What needs to be done —
Could you reproduce the lines below with "Outline" swapped for "Segment", everything else left as is and the pictures omitted?

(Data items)

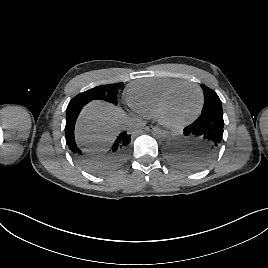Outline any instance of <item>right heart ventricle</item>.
<instances>
[{
    "label": "right heart ventricle",
    "mask_w": 268,
    "mask_h": 268,
    "mask_svg": "<svg viewBox=\"0 0 268 268\" xmlns=\"http://www.w3.org/2000/svg\"><path fill=\"white\" fill-rule=\"evenodd\" d=\"M184 82L173 78H150L133 82L126 91L130 107L144 117H154L164 94L173 86Z\"/></svg>",
    "instance_id": "obj_1"
}]
</instances>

Expected output —
Segment any instance of <item>right heart ventricle</item>.
<instances>
[{
    "label": "right heart ventricle",
    "mask_w": 268,
    "mask_h": 268,
    "mask_svg": "<svg viewBox=\"0 0 268 268\" xmlns=\"http://www.w3.org/2000/svg\"><path fill=\"white\" fill-rule=\"evenodd\" d=\"M184 82L173 78H150L133 82L126 91L130 107L144 117H154L164 94L173 86Z\"/></svg>",
    "instance_id": "obj_1"
}]
</instances>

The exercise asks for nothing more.